Script-a-Video: Deep Structured Audio-visual Captions via Factorized Streams and Relational Grounding
For researchers in multimodal video understanding and generation, MTSS addresses the structural bottleneck of entangled video captions, offering a more learnable and scalable interface.
The paper introduces Multi-Stream Scene Script (MTSS), a factorized and grounded captioning paradigm that replaces monolithic video descriptions with decoupled streams and explicit relational links. MTSS reduces error rates by 25% on Video-SALMONN-2, improves reasoning by 67% on Daily-Omni, and boosts video generation consistency by 45-71%.

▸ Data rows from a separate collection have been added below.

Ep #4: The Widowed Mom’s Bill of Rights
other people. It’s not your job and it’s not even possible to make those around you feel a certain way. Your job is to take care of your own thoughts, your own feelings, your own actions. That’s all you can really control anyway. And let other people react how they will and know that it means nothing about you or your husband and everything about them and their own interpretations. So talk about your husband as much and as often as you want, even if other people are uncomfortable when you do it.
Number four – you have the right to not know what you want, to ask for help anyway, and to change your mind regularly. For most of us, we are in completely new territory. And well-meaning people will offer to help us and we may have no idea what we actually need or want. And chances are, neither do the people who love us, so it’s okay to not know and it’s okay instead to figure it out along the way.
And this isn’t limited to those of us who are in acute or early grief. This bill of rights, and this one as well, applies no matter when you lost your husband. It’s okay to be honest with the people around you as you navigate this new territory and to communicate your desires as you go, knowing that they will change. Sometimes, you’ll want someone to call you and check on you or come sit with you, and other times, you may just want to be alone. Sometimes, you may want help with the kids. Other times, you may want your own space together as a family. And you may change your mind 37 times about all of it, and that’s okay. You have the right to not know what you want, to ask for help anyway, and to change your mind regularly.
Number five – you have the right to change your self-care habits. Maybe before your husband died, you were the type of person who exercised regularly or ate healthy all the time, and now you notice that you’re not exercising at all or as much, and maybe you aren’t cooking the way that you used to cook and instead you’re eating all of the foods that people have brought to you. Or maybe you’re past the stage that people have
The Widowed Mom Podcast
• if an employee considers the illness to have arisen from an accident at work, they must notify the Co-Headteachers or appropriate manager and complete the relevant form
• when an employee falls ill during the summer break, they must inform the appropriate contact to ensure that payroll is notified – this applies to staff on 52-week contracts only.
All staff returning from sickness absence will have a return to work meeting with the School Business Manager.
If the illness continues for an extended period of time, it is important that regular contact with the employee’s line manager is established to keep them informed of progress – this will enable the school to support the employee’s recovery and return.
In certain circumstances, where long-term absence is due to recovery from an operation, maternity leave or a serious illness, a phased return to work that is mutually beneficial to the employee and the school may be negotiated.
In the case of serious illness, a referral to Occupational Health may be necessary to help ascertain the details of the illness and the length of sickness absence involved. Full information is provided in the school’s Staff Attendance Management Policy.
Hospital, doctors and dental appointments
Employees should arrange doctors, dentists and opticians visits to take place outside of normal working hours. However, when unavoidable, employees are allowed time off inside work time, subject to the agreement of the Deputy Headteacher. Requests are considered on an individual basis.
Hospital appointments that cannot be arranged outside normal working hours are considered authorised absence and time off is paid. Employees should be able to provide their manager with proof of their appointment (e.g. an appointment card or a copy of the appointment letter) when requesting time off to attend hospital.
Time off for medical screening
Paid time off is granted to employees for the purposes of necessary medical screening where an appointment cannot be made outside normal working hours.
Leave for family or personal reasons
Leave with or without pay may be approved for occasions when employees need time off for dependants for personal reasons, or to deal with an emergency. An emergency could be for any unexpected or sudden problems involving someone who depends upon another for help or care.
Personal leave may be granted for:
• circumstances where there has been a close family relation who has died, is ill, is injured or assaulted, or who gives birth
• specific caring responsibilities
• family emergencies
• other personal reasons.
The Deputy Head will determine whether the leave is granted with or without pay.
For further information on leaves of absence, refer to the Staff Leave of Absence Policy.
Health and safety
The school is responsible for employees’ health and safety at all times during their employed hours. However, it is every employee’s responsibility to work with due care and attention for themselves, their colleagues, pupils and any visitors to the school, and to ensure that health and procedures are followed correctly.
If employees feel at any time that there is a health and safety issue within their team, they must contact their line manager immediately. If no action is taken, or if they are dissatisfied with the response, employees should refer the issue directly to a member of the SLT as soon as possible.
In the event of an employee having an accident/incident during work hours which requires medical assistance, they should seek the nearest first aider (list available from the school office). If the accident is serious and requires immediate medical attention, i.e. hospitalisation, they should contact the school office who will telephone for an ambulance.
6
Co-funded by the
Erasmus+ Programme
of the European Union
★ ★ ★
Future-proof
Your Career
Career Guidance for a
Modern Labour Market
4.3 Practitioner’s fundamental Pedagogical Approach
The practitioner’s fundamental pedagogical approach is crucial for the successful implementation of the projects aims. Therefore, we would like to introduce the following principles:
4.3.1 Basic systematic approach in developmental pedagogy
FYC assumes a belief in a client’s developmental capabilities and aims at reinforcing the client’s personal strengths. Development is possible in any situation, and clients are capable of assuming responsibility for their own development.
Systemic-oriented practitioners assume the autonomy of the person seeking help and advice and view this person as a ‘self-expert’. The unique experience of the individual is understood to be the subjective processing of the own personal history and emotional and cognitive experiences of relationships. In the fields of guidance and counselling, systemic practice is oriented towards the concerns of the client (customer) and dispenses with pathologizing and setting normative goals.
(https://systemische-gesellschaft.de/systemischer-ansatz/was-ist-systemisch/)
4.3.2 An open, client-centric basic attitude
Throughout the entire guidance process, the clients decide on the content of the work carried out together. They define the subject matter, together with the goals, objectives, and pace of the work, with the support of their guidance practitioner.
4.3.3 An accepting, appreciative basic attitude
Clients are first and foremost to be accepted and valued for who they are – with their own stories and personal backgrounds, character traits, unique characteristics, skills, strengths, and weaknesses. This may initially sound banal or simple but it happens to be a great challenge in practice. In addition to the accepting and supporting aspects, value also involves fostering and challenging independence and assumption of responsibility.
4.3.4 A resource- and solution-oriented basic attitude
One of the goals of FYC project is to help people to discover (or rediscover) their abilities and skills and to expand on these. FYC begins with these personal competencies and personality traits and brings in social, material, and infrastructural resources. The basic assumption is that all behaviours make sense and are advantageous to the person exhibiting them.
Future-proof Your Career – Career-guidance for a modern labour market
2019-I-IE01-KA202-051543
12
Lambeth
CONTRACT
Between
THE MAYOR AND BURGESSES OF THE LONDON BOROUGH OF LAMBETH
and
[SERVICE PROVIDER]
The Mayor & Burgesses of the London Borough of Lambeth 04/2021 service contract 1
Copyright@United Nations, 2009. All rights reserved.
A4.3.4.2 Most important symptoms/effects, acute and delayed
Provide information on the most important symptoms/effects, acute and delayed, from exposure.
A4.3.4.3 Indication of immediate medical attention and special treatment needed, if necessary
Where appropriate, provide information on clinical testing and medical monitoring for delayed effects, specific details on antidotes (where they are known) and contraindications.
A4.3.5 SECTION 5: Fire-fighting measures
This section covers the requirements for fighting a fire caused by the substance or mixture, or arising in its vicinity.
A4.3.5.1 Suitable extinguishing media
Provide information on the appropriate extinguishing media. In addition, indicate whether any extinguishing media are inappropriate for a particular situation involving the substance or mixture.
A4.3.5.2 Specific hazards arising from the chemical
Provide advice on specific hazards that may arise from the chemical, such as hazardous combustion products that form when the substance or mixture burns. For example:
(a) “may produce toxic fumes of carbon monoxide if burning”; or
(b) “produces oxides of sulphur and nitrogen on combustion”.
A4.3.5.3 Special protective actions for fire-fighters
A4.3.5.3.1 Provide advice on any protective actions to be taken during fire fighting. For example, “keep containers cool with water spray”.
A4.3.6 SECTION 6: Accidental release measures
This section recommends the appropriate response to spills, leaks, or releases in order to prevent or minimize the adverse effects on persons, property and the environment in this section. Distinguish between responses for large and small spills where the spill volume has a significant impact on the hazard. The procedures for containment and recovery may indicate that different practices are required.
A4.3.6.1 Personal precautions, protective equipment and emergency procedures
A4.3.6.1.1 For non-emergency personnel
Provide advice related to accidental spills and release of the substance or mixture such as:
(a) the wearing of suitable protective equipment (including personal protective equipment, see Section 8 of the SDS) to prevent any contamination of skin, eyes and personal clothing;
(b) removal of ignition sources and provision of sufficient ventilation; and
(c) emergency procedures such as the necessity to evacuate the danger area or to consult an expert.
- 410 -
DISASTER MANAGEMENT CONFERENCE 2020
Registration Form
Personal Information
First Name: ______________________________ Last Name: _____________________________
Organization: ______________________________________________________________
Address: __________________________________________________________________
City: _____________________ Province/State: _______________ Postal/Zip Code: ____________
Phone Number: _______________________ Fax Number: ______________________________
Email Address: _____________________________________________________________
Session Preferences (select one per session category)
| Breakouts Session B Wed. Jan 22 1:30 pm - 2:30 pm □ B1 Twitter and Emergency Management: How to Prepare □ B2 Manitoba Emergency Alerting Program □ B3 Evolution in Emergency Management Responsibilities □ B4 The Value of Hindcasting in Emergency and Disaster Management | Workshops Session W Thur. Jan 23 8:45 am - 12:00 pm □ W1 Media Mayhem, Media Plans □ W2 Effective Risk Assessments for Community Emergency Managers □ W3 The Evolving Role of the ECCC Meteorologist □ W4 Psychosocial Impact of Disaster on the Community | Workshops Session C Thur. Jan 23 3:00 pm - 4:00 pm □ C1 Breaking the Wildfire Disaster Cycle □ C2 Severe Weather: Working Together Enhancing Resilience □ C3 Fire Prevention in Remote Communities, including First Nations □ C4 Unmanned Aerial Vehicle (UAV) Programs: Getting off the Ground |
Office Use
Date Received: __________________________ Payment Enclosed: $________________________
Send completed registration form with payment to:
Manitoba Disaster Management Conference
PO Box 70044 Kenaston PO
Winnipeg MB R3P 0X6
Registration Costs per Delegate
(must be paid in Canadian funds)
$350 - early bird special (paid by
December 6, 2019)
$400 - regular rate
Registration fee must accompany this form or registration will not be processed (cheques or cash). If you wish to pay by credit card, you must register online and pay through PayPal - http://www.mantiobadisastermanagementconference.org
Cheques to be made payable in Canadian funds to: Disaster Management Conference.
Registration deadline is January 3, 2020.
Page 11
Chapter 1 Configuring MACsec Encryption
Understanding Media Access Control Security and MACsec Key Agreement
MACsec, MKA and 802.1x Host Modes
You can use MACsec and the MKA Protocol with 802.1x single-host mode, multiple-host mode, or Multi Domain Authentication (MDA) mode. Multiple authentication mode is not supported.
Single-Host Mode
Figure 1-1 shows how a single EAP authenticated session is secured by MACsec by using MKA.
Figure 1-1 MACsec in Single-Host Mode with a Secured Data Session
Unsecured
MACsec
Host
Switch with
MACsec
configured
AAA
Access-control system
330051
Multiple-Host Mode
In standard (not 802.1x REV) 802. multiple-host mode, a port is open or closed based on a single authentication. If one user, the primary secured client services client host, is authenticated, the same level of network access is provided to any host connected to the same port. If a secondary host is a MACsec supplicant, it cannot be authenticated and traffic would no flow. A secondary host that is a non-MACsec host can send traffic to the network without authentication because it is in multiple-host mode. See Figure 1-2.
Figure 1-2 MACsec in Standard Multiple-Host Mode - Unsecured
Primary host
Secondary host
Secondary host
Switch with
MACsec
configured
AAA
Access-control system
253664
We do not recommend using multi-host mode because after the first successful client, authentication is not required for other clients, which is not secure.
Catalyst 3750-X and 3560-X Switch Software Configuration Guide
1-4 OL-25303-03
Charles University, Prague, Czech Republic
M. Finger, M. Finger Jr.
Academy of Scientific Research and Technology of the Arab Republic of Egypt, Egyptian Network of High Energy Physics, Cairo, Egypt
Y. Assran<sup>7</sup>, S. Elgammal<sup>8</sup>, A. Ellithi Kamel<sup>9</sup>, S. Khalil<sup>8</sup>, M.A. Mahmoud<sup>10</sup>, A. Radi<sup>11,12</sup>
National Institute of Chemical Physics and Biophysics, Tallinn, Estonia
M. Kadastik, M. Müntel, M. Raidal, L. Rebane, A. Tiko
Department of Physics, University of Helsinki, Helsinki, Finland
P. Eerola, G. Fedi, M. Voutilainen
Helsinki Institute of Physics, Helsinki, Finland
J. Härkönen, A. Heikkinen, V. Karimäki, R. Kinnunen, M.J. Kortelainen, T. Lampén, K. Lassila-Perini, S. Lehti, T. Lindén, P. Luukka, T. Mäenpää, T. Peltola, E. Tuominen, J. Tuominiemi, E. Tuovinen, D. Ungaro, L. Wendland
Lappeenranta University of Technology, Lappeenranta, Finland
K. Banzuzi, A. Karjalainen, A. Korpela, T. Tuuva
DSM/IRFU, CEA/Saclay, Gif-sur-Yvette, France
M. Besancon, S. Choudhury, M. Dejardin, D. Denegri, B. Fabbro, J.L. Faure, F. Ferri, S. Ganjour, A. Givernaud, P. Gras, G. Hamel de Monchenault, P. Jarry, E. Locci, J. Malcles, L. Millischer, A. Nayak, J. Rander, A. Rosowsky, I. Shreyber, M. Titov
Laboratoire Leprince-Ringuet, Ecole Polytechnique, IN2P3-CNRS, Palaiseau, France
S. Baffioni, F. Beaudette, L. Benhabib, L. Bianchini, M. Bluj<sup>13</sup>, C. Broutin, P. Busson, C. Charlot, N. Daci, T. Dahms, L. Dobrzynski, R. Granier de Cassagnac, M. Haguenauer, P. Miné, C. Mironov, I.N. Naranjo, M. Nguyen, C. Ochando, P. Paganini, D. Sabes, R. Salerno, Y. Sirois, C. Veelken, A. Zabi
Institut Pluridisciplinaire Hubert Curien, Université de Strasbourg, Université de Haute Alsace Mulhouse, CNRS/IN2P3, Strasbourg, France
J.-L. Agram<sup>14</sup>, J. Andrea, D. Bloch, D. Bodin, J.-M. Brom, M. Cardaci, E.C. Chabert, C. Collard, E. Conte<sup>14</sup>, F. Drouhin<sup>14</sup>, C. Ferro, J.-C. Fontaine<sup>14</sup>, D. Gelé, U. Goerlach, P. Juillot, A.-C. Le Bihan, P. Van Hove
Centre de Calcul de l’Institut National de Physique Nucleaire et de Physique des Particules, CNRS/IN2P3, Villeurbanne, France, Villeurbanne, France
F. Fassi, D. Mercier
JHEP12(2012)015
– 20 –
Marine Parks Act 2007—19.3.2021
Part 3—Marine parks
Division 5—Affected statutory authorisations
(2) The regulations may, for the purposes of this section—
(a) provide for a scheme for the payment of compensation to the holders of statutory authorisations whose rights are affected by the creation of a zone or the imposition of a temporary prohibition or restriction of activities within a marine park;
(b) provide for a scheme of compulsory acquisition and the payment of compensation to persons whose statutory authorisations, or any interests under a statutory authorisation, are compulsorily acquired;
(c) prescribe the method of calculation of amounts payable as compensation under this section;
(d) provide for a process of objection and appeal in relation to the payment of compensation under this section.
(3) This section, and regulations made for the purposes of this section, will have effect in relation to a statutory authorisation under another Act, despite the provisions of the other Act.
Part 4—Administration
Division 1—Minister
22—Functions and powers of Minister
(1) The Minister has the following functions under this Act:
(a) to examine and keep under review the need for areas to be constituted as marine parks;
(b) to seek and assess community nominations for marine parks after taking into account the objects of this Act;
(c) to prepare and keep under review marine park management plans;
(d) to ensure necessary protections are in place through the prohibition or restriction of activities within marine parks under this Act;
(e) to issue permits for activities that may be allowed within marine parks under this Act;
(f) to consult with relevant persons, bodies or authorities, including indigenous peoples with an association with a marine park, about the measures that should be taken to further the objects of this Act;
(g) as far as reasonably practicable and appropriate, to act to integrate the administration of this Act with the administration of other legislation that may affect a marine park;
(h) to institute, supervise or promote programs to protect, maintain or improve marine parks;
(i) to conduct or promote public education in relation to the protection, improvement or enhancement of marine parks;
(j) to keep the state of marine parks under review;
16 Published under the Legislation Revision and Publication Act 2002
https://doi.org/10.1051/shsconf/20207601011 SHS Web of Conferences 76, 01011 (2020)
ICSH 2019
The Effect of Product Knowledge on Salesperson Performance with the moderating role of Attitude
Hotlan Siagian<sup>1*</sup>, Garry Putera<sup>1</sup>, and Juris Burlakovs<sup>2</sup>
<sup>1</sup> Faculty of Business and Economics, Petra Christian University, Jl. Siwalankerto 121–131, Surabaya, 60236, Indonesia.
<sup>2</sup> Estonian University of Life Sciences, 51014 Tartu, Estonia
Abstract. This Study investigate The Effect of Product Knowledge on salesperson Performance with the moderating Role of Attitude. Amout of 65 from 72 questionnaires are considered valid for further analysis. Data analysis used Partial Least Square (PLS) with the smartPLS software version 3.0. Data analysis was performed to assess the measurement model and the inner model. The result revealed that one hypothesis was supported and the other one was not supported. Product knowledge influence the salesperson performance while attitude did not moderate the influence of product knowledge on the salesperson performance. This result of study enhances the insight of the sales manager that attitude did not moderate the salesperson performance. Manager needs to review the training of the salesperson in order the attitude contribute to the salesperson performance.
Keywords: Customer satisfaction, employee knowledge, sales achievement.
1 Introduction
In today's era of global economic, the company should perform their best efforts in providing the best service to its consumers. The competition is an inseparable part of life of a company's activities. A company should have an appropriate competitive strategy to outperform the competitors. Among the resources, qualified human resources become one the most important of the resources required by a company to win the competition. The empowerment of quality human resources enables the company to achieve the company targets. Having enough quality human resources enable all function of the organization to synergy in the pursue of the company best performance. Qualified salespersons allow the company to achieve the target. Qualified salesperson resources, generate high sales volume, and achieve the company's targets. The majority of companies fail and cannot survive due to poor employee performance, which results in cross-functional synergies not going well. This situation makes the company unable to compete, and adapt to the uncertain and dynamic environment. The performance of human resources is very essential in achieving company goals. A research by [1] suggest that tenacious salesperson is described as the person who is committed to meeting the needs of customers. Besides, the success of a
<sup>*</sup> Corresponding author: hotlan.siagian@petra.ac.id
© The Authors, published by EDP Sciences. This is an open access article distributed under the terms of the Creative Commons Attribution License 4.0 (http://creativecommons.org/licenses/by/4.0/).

Advances in Multimodal Large Language Models (MLLMs) are transforming video captioning from a descriptive endpoint into a semantic interface for both video understanding and generation. However, the dominant paradigm still casts videos as monolithic narrative paragraphs that entangle visual, auditory, and identity information. This dense coupling not only compromises representational fidelity but also limits scalability, since even local edits can trigger global rewrites. To address this structural bottleneck, we propose Multi-Stream Scene Script (MTSS), a novel paradigm that replaces monolithic text with factorized and explicitly grounded scene descriptions. MTSS is built on two core principles: Stream Factorization, which decouples a video into complementary streams (Reference, Shot, Event, and Global), and Relational Grounding, which reconnects these isolated streams through explicit identity and temporal links to maintain holistic video consistency. Extensive experiments demonstrate that MTSS consistently enhances video understanding across various models, achieving an average reduction of 25% in the total error rate on Video-SALMONN-2 and an average performance gain of 67% on the Daily-Omni reasoning benchmark. It also narrows the performance gap between smaller and larger MLLMs, indicating a substantially more learnable caption interface. Finally, even without architectural adaptation, replacing monolithic prompts with MTSS in multi-shot video generation yields substantial human-rated improvements: a 45% boost in cross-shot identity consistency, a 56% boost in audio-visual alignment, and a 71% boost in temporal controllability.